Dear Lexy,
I remember the day we first met. It was a typical work day for me, like any other or so I thought. This cute pup came tearing out of a back room right up to me and put one paw on my thigh, and tucked her muzzle in the crook of my neck; A greeting that surpassed all greetings, as if you had been waiting for me. After we met, I watched as other people entered and left to see if you did the same to them.. You were disinterested in their comings and goings.
You placed footprints in my heart during that first meeting of ours. I could not leave you there. I called everyone I could to try and find you a home. It did not occur to me that you were mine. After all, I was a single business woman living in a “dog-less” apartment; I couldn’t have a dog….. Could I???

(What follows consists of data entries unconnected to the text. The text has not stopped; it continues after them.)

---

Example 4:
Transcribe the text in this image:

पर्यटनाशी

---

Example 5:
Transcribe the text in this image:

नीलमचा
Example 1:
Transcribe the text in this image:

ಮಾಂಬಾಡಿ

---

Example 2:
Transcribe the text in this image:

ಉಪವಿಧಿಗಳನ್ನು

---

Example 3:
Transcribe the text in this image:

Only a couple of days went by before I realized no one would take you, because you belonged with me. I was terrified of you and all the training you needed… After all, I’ve never seen a dog that did not know how to keep their balance in a car or how to walk upstairs, over thresholds, sidewalks, just about anything you can think of. You were afraid of your own shadow, cowered at the sight of men, hats, gloves, bugs, the edge of rugs, and barked whenever I left you. The first day together was difficult, reduced to tears I didn’t think I could handle training you all by myself. Luckily the universe sent us an ally, my childhood friend Deidra came for an unexpected visit. You left an impression on her as you did when you first met me. Deidra calmed me down, made me a heavy drink and the three of us hung out and had the first of many family nights together… And, thanks to Deidra who threatened me and said, “You are keeping this dog, she is yours, you are hers and she is good for you” we made our life commitments to each other that night when you fell asleep in my arms.

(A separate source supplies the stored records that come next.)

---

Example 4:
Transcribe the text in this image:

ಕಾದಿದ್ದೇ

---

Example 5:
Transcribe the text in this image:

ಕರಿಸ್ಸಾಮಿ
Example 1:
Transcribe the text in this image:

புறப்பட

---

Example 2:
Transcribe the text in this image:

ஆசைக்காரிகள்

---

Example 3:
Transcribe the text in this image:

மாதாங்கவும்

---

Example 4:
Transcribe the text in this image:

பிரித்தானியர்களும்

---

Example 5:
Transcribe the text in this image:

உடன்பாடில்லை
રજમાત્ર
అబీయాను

Training wasn’t easy, but we did it together, you training me and my training you. It seemed we were constantly evolving. Your ability to communicate with me grew and grew. We spent more time together than I ever imagined. We worked and played together and talked all day long.. People would look at me like I was crazy when they would hear me telling you what we were doing or where we were going days in advance or would give you three commands in the middle of sentence; and then they would look at us even crazier when they realized you knew exactly what I was saying. I once started a list of all the words and phrases you came to know. I stopped when I was approaching 300 and decided I should just wait for you to start talking one day…

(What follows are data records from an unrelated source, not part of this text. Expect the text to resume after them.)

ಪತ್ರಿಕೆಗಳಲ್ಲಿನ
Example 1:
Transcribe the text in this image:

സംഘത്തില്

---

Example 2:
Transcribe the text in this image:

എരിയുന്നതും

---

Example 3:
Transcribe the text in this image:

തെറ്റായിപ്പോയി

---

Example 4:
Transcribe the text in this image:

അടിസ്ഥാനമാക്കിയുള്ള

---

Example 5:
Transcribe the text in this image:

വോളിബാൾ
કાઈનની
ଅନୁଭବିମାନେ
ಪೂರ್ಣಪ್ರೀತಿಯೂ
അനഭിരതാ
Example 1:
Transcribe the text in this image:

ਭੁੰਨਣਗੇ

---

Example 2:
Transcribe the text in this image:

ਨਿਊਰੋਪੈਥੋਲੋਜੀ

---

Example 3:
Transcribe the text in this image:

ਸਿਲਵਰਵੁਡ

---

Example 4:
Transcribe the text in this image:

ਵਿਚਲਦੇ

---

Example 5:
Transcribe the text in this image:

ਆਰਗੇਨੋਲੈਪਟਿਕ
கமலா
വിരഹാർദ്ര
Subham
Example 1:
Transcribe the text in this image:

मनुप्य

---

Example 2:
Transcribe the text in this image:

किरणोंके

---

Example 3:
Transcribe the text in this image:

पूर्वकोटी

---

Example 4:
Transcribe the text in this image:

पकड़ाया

You amazed me at all the people you touched.. Sitting at the beach one day, you were in the distance playing and a couple walked down the beach pointing at you with a smile. “There she is” the woman exclaimed. “There’s Lexy!” I was puzzled and got up to get closer to you and the couple. As I approached you ran up to them and greeted them like old friends… The woman then explained to me that you were their favorite dog on the beach, and they would try and find you each weekend they were there, just to say hi. I smiled wide and deep, there were so many dogs on the beach, what a wonderful thing they realized how special you were.
I remember the day you found Mazy and Milo, they were helpless little kittens too young to be away from their mother. You were just a pup and when you found them, instead of chasing or playing with them you brought me to them. They have such a wonderful life and have brought so much joy to their family because of you. They would have died that day unattended if you had not found them.
Thank you for looking after Sox and for coming to her aide when she needed backup and for letting me know when she needed me or wanted to come in the house. It took me a while to realize you were not asking to go out, but telling me Sox needed to come in. People are slow, what can I say.. Thank you for tolerating her when she would run between your legs and flick her tail along your chin and for licking her in the face pretending it was a kiss, but I knew you were secretly trying to annoy her.
I will miss so many things about your personality that was pure joy: Making everyone in the room say goodnight to you before you would go up to bed, sticking your head out the window on the stairway-waiting to be greeted before running down for your morning hug, never needing a leash or a fence and always waiting on the perch of the porch to greet us.
Thank you for rescuing me. For showing me what a good mom I could be. For taking me out for walks and on adventures and keeping my spirits up even in the most difficult of times.. Thank you for snuggling me when I needed a hug and for licking my tears when cried. Thank you for being the reason to move on and the reason to keep on.. Thank you for pointing out who were the good guys and who is not worth my time. For protecting me, watching over me and making me feel safe. Thank you for the nights you fell asleep on my chest and wrapped your paw around me; Your snuggles were healing. Thank you for showing your loyalty to me by being a snob when a stranger tried to give you a treat. And for being happy wherever we were, as long as we were together.
Thank you for fighting through your illness and for making it home. Thank you for telling me you wanted to fight. I am grateful for the few healthy months we had together at home after you got sick. Thank you for telling me when it was time to go. It was not my decision it was yours, and I tried my best to respect your wishes through this past year of heartache. Thank you for trusting me to trust you.
Thank you for picking me to be your mom and for making me a better person.
Thank you for all the laughter and pure unconditional love. But most of all, thank you for rescuing me.